The political asylum request of Yulia Timoshenko’s husband to the Czech Republic aims to deprive the Ukrainian authorities of additional levers of pressure on the ex-premier, the Batkivshchyna Party said.

It said the authorities were trying to put pressure on the opposition leader via her family.

“The regime illegally reanimated the 15-year-old criminal cases, which had been stopped by the Supreme Court, and started to persecute the family and friends of the ex-premier,” the party said.

Alexander Timoshenko plans to register an international public organization, Batkivshchyna, in the Czech Republic and to make Yevgenia its honorary chairperson. He said that the organization “would analyze activity of the incumbent Ukrainian authorities and their criminal looting of Ukraine, to cover actions of the Yanukovich government in the foreign media, and to do constant monitoring of the observation of human rights and freedoms and democratic principles in Ukraine.”

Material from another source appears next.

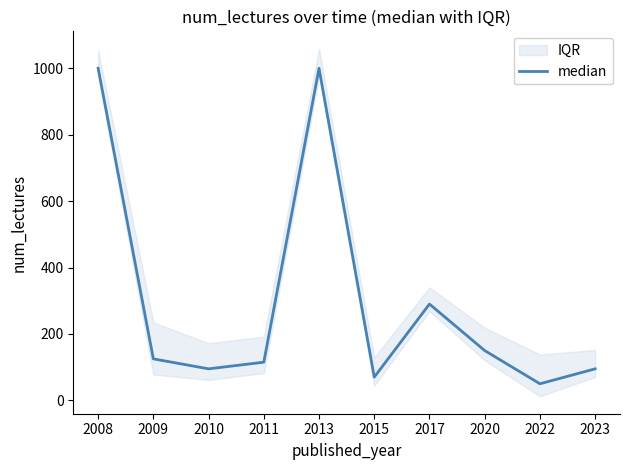

Which category has the lowest value across all series?

2022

The Kiev Pechersky District Court sentenced Timoshenko on October 11, 2011, to seven years in prison for exceeding her authority in the signing of the gas contracts with Russia in 2009. She was also compelled to pay 1.51 billion hryvni (almost $200 million) to Neftegaz Ukrainy. The Kiev Appeals Court upheld the ruling of the Kiev Pechersky Court on December 23.

Timoshenko was transferred to the 54th penitentiary in Kharkov shortly before the New Year.

Timoshenko was also charged with writing off the debt of the United Energy Systems of Ukraine private corporation to the Russian Defense Ministry worth $405,500,000 to the state budget of Ukraine, while being the corporation president, under conspiracy with other former Prime Minister Pavel Lazarenko. Timoshenko chaired the corporation in 1995-1997. She said in June 2011 that there were no debts to the Russian Defense Ministry.

On November 11 the Ukrainian State Tax Service charged ex-CEO of the Unified Energy Systems of Ukraine Corporation Timoshenko with concealing $165 million revenues, embezzling public funds and dodging over 47 million hryvni (about $6 million) in taxes.

The Timoshenko case caused harsh comments from Europe.